Firstly, I was in the grocery line, half way through checking out, and for once there was no one behind me. While the cashier scanned my items, my phone rang with an unrecognizable German number. I answered. A man speaking very fast Bavarian was on the other end. While attempting to bag my groceries and balance the phone on my shoulder — I’m so cosmopolitan like that — I answered what I could, but then I had to tell the man in German that my German is not that good, and that he needs to speak more slowly. He repeated his words, just as quickly and just as unrecognizable as before. Bavarians.
I was at a bit of a loss. I was trying to recognize anything that the man was saying, but I couldn’t parse out a name, or a company, or anything. Clearly wanted to talk with Frau Underhill and clearly he has something to say, but damned if I could figure it out. The cashier was bearing witness to all of this. I occasionally caught a sympathetic look from him. Then I locked eyes and had an idea.

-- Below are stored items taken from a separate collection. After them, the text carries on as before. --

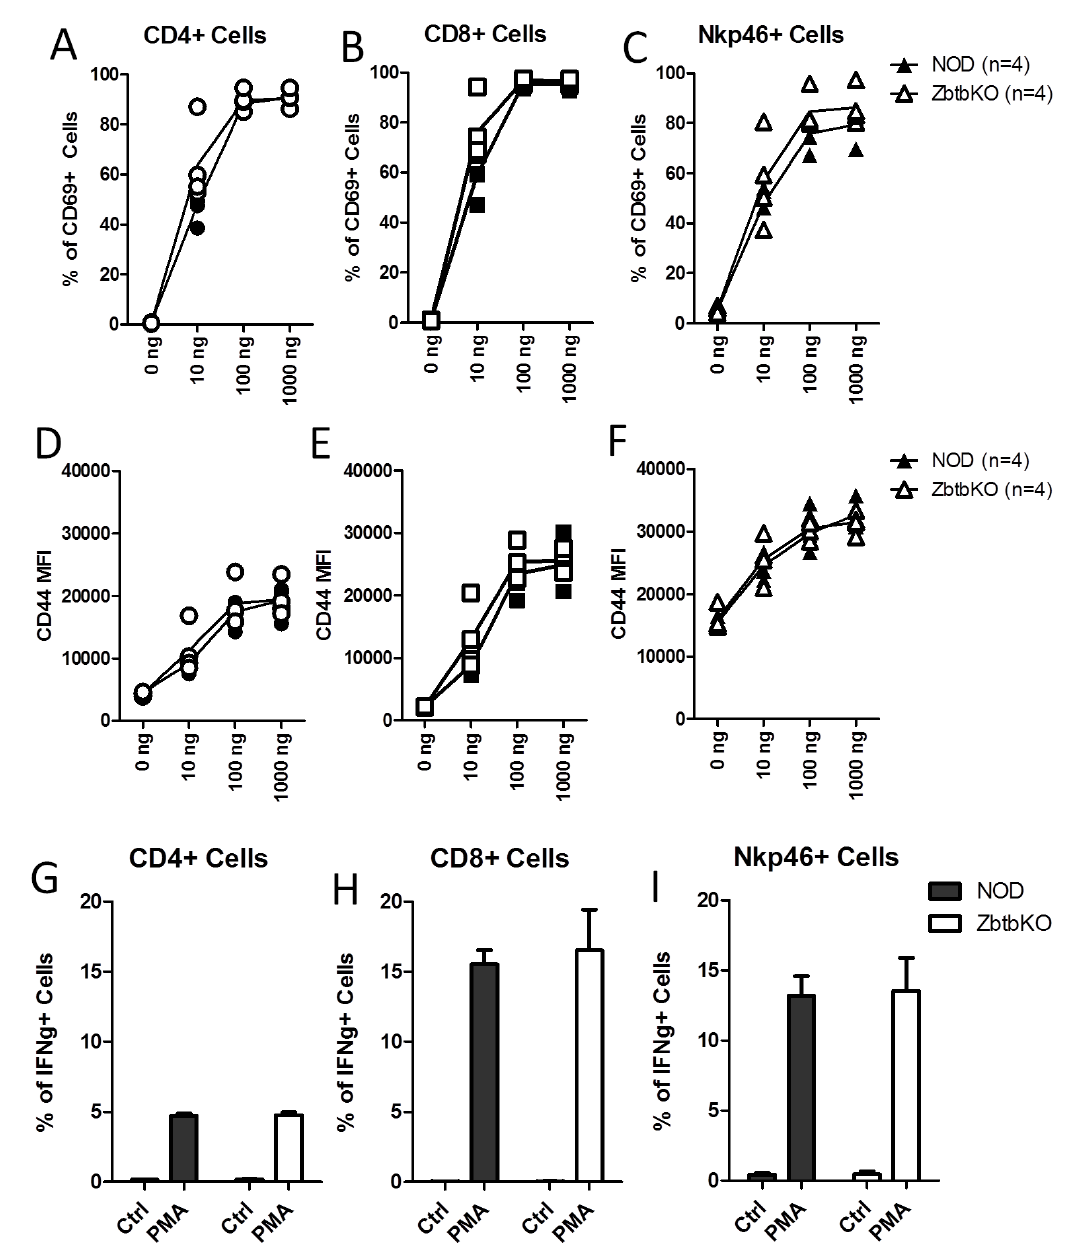
Figure 4. Activation markers and cytokine production in Zbtb32 -/- splenocytes after ex vivo stimulation. Freshly isolated splenocytes from female NOD.Zbtb32 -/- mice and control littermates were stimulated with the indicated dosages of anti-CD3 for 18 h. Surface expression of CD69 ( A – C ) and CD44 ( D – F ) was measured on CD4 + , CD8 + , and NKp46 + splenocytes. For IFN γ staining, splenocytes from female NOD.Zbtb32 -/- mice and their control littermates were stimulated with PMA and Ionomycin for 4 hours ( G – I ). The percentage of cells positive for IFN γ in CD4 + ( G ), CD8 + ( H ), and NKp46 + cells ( I ) is shown. The data were combined from two independent repeats of this experiment.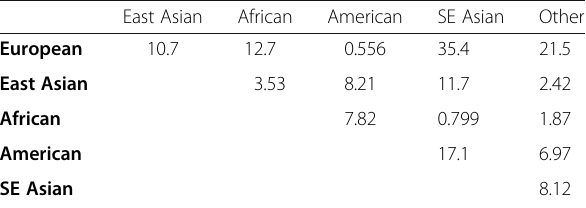
Table 4 Chi-square analysis of BTNL8-BTNL3 deletions in the general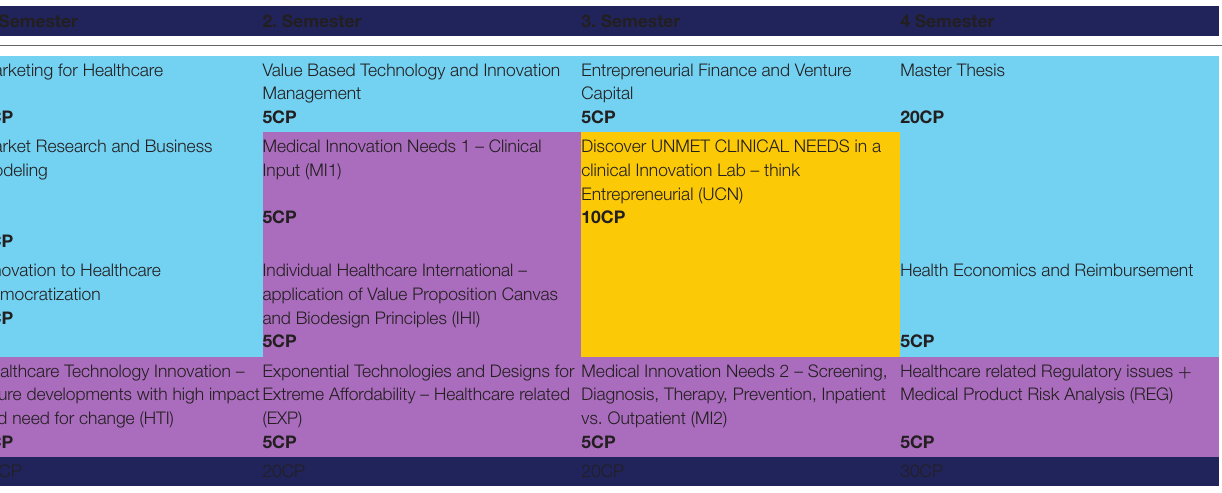
TABLE 1 | Proposed study plan suggestion for a novel master curriculum in Health Tech Innovation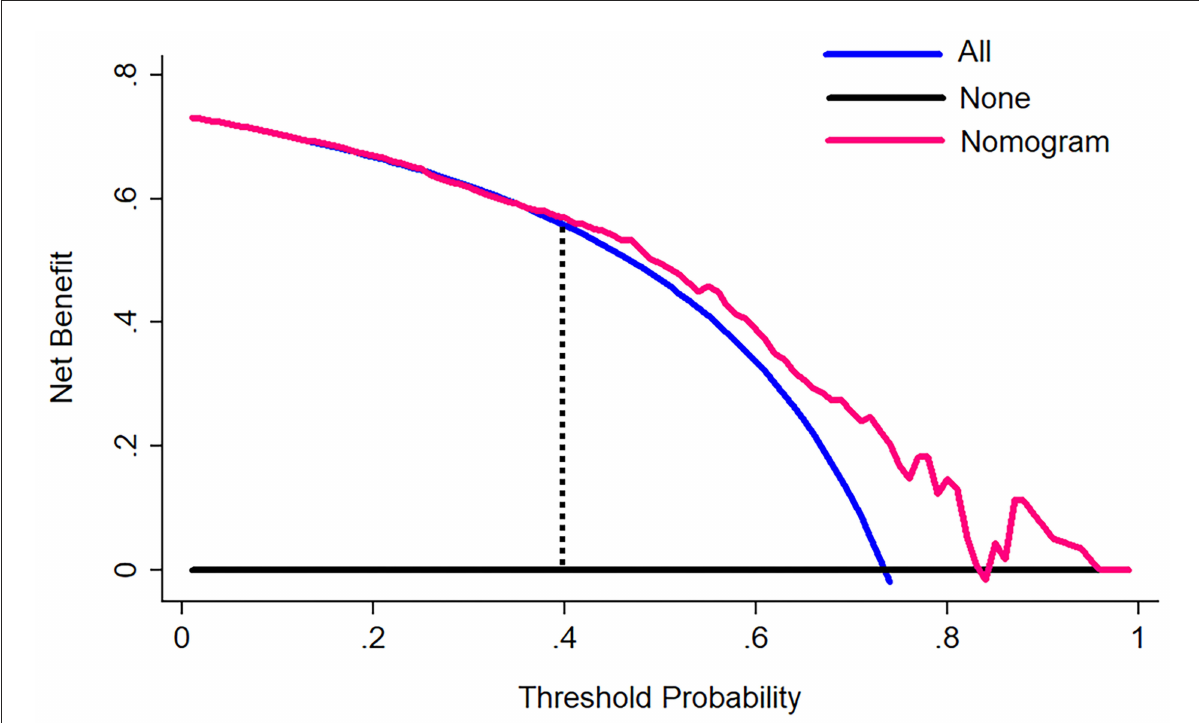
FIGURE5 A decision curve analysis for the nomogram. The y -axis measures the net benefit. The pink line represents the nomogram. The blue line represents the assumption that all patients have self-absorption. The black line represents the assumption that no patients have self-absorption. The net benefit was calculated by subtracting the proportion of all patients who are false positive from the proportion who are true positive, weighting by the relative harm of forgoing treatment compared with the negative consequences of an unnecessary treatment. The decision curve showed that if the self-absorption probability of a patient > 40%, using the nomogram in the current study to predict self-absorption adds more benefit than either assumption that all patients have self-absorption or assumption that no patients have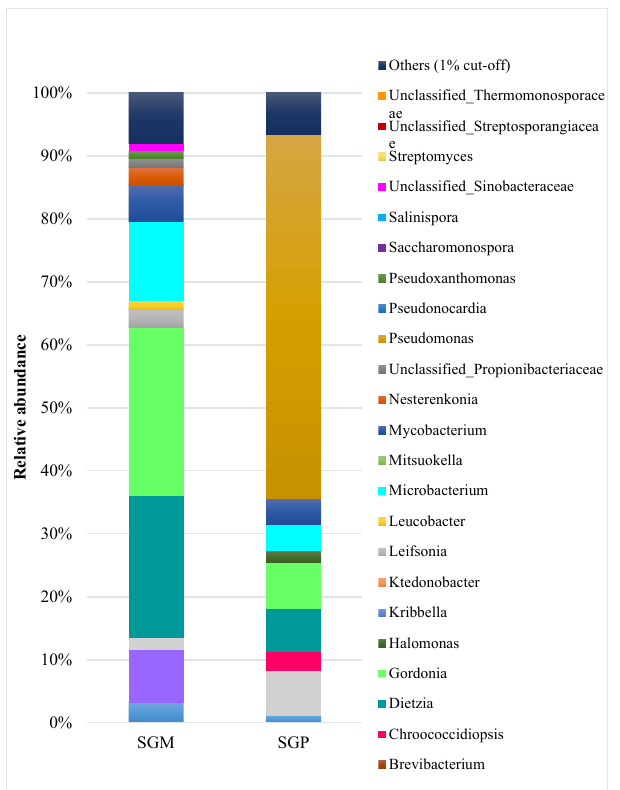
Figure 1. Relative abundance of the taxa at the genus level in the soil samples of the two sites SGM and SGP. Only taxa with at least 1% relative abundance are represented. The rest are grouped in the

“Sprechen Sie Englisch?” I asked the cashier with what was likely a wild look in my eye. He looked around. There was still no one in line behind me. “Ein bisschen,” he confessed while looking down. Without anything except a “Bitte,” I handed him my phone. He looked startled, but as I didn’t give him much choice and he clearly was an empathetic, kind human, he took the phone and conversed with the Bavarian. I understood everything the cashier was saying in German, so that was good. It turns out a delivery I was expecting Thursday between 1 -2 was on my doorstep, Tuesday at 12. Bavarians. I told him I could be home in ten minutes. He told the delivery guy and then gave me back my phone.
He finished ringing up my groceries and we continued talking in German. I told him I’d only been here 5 months and I thanked him profusely for his help. He admitted that the Bavarian dialect is a hard one, even for the native German speakers.
I pedaled my groceries home and hailed the patient delivery man with a hearty German greeting and apology. I do pretty good in context, so he and I were able to communicate well enough in person, thank goodness. He laughed and said he had no idea why I thought he’d be there on Thursday (um, because that’s what we scheduled), but all’s well that ends well.
There is one other exchange that stands out for me today. While walking back from the bakery, fruit stand, and seamstress, I noticed the man approaching me in the opposite direction was wearing a Salem, Massachusetts, t-shirt. That took me by such surprise that I said, “Salem?” as he started past me.
He stopped and smiled. “Yes,” he replied (in perfect English). You’re from there?”
“Yes, but we moved here 5 months ago.”
“Brilliant,” he replied. “I went to Salem for holiday last year.” We both smiled, waved, and continued on our respective way. I can’t say stopping perfect strangers on the street and talking with them is very common here, but it certainly put a spring in my step today.